Your task. Carry on the profile of the AIA Thailand chief below, picking up right after its last sentence.

Passage given.
Covered for life

Covered for life

AIA Thailand chief embraces challenge of key market

Tan Hak Leh is accustomed to occupying lofty corporate positions as an insurance executive with 25 years of industry experience, 17 of them in management positions in Singapore. But the chief executive officer of AIA Thailand turns out to be very down-to-earth in person, soft-spoken and easy to chat with.

So it wasn’t that surprising that a recent conversation included a reminiscence about his backpacking days in the UK and other parts of Europe when he was a Malaysian student picking green peas in Denmark to fund his first solo tour.

One of the perks of working as a summer student in the Scandinavian country back then, he says, was that you didn’t have to pay the high income tax rates that all working Danes have to endure.

“That makes a big difference,” he recalls with fond laughter. “The minimum income tax rate in Denmark in those days was around 49% and I was there for only one month. It was fun to be picking green peas there in the summer.”

Data excerpts.
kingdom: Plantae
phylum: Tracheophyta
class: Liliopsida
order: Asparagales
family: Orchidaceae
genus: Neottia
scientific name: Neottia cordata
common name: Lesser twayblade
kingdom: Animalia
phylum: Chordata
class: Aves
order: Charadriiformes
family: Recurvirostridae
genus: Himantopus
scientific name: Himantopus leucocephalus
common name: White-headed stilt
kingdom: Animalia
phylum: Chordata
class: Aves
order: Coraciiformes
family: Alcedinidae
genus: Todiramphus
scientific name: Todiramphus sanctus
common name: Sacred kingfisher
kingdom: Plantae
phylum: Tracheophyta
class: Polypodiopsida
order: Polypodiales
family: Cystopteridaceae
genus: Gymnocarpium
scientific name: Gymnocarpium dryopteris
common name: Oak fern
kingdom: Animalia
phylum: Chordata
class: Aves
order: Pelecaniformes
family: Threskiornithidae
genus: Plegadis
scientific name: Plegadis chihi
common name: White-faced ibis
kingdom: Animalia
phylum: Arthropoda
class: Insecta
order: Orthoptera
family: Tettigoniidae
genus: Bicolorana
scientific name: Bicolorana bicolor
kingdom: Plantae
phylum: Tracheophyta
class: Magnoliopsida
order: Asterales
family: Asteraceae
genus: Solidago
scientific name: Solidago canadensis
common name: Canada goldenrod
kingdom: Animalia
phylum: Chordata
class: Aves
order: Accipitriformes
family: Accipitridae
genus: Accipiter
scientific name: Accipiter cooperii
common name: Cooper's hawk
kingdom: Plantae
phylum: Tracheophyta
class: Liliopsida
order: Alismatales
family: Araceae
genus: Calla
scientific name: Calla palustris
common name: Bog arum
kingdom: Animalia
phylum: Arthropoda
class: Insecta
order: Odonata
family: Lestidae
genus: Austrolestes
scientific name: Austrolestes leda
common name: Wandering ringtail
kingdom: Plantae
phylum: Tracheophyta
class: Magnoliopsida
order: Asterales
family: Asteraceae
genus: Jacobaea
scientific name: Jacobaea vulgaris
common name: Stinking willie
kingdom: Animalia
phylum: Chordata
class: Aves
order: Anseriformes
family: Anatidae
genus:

The output.
But farm work was just a diversion and not a calling for someone who was looking for a way to apply his skills in mathematics to a career that could offer him intellectual stimulation.

Mr Tan was born in Pekan Nanas, a small town in Johor in southern Malaysia. The community’s name can be translated literally as “Pineapple Village”, as pekan means village in Bahasa Melayu and nanas is a variant on the French word anana for pineapple. He completed his A-levels education there before moving to pursue a degree in actuarial science in the United Kingdom.

“When I was a student, being an actuary was positioned as a challenging profession with a good career opportunity in the financial service sector,” Mr Tan says. “It was also positioned as a profession that allows you to make use of your mathematical, statistical and analytical skills and this combination was quite appealing to me.”

Going to the UK was a logical move for him as there were no actuarial science degree programmes in Malaysia at the time, and he had been familiar with the British educational system since he was young.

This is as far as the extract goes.